If you wanted to be really cynical, you could say the Stage 4 crash involving Peter Sagan at the 2017 Tour was indication of new and old egos colliding. Sagan, quite accustomed now to throwing his weight around, didn’t move for Cavendish, which the 2011 world champion, on his name, once would have expected.



Cavendish posted a series of tweets, detailing his disagreement with the decision to leave him out of the Dimension Data team and his return from a debilitating bout of Epstein-Barr virus.

"Well what can I say? I’m absolutely heart-broken by the decision that means I won’t be @Letour this year. As I have done for my entire career, I targeted a specific time to be at peak form. This has pretty much always resulted in me hitting my goals or coming damn close."

"After a long, difficult fight back from trying to compete for the whole of last season with Epstein Barr Virus and after following a specific training program to peak in July, I feel I was in the perfect place."

"Nevertheless, I truly came to @TeamDiData with the purpose of making a difference, by mobilising entire communities in Africa with bicycles through our incredible charity @Qhubeka."

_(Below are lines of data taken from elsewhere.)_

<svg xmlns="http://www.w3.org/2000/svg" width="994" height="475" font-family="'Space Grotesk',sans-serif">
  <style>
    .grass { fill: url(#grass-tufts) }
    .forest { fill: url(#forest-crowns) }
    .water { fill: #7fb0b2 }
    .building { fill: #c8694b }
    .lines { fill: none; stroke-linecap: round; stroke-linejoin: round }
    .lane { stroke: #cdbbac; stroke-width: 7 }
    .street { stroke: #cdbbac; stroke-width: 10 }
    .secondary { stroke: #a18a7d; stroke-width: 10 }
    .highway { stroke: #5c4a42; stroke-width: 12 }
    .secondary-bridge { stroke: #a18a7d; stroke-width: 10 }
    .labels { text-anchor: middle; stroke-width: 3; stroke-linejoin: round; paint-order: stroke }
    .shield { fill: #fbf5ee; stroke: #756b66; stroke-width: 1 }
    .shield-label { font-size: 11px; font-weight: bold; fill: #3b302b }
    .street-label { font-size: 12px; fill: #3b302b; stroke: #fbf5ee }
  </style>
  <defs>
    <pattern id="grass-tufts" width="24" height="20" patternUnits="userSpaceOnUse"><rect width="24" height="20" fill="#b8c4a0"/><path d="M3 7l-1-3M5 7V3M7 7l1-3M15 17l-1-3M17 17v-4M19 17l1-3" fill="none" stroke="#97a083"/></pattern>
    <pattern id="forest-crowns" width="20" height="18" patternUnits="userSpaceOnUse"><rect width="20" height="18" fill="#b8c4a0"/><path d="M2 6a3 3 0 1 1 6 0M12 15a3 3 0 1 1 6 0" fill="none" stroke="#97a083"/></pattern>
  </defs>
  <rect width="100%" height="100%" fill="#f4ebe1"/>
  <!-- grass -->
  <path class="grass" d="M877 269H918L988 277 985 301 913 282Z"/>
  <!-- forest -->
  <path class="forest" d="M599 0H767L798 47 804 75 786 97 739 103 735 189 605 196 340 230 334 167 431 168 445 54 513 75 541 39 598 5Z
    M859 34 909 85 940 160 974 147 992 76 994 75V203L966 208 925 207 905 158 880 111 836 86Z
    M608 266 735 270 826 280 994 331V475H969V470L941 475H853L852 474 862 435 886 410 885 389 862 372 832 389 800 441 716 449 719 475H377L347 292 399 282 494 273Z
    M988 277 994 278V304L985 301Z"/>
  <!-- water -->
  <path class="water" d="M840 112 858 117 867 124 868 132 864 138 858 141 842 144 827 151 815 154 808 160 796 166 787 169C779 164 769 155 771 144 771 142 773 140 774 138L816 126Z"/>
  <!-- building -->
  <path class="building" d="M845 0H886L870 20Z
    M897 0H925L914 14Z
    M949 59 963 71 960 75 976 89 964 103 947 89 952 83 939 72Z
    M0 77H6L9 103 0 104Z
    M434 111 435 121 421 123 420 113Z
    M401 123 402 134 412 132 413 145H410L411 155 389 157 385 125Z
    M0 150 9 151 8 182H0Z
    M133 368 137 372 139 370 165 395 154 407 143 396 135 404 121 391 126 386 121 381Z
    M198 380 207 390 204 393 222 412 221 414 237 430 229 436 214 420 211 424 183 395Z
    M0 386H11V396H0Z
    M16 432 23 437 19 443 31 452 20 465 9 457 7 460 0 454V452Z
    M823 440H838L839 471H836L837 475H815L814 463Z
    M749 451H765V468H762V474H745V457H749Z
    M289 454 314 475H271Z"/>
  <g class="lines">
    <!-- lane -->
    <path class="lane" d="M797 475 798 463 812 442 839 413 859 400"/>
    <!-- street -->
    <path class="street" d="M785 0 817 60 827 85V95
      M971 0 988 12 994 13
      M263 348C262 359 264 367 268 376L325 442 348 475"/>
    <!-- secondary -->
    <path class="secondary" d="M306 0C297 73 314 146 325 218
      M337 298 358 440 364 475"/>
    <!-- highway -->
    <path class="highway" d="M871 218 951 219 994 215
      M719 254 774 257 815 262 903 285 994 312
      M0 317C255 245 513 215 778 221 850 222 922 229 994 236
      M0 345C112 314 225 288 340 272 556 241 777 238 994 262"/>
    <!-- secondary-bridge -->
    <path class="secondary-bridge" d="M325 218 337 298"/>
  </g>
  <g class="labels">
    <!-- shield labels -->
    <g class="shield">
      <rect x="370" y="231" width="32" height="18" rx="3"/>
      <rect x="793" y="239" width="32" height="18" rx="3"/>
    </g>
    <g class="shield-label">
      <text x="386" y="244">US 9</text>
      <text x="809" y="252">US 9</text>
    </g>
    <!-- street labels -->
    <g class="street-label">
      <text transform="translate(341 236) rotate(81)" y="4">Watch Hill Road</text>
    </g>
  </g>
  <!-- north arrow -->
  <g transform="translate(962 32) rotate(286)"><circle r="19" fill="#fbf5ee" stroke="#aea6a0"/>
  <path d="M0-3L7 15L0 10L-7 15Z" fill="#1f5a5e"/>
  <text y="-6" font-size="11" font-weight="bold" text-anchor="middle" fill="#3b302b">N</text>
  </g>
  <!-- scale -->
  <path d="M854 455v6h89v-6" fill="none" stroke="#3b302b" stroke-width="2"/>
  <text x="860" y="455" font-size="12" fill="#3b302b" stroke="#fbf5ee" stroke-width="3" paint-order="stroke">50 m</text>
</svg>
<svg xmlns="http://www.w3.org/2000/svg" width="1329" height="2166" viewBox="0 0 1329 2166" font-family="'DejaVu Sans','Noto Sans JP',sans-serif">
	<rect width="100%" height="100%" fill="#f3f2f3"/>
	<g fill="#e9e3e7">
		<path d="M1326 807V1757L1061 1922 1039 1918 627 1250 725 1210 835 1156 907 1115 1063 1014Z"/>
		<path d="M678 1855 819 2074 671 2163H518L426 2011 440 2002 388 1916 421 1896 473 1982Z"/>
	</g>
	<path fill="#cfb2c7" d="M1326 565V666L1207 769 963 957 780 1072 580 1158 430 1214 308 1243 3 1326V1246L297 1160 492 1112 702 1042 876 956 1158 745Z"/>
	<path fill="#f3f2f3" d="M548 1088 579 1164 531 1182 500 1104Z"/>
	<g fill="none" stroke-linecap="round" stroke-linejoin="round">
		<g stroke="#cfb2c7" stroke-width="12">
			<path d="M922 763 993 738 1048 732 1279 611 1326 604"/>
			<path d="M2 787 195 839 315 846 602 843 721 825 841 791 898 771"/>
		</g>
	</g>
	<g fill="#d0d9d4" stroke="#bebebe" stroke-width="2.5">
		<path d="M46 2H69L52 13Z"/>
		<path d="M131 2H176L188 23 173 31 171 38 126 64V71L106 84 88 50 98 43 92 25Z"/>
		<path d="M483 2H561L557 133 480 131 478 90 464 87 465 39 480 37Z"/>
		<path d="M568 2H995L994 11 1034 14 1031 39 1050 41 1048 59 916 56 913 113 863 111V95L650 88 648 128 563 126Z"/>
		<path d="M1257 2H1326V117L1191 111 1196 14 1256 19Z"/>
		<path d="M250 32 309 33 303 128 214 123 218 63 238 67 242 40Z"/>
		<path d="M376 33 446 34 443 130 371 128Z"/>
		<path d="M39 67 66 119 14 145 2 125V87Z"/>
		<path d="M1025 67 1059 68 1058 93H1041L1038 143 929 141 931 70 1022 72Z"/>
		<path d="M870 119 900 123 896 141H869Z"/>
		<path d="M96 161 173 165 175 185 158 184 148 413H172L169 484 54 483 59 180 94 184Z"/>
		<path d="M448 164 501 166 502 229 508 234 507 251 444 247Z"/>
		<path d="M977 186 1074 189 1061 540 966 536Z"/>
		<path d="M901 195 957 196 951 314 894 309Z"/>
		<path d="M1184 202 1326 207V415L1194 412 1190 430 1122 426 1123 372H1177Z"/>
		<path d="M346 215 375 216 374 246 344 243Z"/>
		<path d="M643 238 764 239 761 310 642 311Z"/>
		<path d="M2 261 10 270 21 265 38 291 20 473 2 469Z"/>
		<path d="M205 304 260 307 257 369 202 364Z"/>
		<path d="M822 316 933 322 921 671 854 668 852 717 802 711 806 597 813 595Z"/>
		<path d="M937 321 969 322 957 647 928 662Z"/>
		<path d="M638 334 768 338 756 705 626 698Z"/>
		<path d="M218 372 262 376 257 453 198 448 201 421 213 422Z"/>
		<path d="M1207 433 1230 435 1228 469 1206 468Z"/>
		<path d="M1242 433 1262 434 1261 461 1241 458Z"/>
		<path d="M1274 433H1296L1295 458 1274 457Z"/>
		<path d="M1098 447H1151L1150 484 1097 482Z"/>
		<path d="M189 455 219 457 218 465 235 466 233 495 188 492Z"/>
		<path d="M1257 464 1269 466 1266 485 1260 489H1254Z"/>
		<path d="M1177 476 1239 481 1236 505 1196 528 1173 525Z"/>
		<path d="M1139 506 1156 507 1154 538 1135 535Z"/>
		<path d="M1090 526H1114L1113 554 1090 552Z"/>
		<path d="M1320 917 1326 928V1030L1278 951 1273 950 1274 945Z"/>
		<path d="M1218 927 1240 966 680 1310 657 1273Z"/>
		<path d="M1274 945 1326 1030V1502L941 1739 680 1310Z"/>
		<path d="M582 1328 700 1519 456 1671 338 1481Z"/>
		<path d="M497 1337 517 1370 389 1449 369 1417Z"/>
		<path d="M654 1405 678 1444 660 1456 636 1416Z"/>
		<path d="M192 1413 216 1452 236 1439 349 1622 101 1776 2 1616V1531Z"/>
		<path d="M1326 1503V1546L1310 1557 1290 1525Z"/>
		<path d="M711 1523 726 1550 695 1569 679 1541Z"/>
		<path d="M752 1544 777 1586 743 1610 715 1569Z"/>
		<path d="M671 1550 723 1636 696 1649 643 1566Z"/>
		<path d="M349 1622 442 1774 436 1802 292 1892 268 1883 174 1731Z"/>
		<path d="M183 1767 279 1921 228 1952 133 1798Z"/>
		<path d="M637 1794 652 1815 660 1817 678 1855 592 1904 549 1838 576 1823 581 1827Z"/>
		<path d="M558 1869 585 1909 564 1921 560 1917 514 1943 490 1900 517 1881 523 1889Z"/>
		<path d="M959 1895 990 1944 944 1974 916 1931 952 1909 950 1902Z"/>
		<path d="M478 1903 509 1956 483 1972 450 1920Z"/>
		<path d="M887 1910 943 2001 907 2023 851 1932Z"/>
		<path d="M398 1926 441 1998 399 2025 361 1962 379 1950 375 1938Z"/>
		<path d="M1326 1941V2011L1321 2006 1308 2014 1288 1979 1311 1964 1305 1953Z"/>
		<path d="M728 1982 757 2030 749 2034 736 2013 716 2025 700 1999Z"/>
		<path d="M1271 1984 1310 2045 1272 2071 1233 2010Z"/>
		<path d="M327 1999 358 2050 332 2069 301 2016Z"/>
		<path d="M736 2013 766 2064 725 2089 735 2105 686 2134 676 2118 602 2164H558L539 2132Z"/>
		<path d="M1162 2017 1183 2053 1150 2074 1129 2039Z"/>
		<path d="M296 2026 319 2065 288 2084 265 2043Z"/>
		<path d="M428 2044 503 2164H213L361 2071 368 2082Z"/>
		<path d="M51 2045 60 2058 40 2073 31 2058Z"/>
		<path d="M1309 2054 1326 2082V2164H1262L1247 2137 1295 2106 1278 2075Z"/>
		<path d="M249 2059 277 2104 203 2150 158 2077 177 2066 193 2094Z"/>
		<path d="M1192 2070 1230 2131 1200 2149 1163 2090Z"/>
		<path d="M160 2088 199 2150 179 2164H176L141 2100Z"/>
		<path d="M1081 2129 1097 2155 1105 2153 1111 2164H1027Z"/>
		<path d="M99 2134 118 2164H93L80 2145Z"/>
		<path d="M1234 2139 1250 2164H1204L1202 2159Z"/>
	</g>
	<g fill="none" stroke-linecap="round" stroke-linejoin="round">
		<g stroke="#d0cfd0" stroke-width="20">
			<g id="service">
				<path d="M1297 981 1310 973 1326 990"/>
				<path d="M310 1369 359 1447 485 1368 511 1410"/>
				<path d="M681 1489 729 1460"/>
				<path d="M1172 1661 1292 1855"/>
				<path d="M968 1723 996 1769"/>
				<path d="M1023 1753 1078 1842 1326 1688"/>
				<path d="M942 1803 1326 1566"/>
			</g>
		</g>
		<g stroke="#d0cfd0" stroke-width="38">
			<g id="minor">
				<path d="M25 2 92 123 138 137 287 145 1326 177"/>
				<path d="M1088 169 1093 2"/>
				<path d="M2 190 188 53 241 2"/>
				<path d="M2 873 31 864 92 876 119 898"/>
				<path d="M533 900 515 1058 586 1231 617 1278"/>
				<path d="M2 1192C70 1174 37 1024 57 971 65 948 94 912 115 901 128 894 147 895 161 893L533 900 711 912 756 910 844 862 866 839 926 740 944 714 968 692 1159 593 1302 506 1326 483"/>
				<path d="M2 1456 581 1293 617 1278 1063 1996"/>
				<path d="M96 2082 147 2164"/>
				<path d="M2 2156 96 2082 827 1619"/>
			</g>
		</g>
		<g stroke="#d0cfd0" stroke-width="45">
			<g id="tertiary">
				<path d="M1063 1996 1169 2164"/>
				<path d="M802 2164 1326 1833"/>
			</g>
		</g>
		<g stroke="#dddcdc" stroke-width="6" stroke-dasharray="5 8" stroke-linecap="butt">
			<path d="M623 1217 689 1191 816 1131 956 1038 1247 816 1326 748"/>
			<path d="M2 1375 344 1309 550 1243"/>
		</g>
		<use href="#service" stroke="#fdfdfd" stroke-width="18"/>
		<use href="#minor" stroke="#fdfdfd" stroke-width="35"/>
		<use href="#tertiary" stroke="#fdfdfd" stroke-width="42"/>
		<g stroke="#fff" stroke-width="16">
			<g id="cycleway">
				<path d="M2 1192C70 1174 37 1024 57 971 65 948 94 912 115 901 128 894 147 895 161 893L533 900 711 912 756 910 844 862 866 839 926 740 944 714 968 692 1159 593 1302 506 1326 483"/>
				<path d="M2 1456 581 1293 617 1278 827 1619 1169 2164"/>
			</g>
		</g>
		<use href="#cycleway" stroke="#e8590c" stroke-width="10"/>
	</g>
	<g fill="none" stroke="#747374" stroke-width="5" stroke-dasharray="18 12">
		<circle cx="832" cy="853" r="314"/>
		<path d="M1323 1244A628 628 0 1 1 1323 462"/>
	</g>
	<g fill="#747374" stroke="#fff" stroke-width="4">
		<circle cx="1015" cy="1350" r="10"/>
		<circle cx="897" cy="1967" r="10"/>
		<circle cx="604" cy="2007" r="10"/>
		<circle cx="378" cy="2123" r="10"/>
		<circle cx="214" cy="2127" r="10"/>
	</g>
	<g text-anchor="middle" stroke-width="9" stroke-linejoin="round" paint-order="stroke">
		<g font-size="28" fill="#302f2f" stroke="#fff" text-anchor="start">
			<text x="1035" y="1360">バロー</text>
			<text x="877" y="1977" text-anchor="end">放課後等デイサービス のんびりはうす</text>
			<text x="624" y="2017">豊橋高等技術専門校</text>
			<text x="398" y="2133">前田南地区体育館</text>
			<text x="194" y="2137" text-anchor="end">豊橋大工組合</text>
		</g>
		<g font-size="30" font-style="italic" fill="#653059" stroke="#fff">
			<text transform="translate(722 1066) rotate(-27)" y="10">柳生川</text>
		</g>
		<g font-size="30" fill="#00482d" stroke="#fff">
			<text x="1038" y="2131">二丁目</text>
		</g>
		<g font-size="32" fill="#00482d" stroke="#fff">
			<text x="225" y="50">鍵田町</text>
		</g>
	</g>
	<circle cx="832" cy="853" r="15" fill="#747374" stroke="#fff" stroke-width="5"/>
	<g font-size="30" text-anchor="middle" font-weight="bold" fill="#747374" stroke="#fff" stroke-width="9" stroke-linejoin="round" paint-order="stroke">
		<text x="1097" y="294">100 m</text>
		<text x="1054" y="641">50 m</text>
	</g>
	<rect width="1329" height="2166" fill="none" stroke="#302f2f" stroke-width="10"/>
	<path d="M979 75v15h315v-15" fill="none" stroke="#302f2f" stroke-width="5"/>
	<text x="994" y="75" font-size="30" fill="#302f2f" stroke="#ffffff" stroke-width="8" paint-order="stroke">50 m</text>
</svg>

"Though I won’t be there, as always I’ll be supporting my teammates with all I have, wishing them safety and success in France and hoping we can get even more children on bicycles."

Cavendish hasn’t been the sprint king for a while now and while nostalgia is lovely, it shouldn’t cloud sound judgement. 

Legends never die, but people do and times change.  

Dimension Data squad for Le Tour de France: Edvald Boasson Hagen, Stephen Cummings, Reinardt Janse van Rensburg, Michael Valgren, Roman Kreuziger, Giacomo Nizzolo, Ben King, Lars Bak.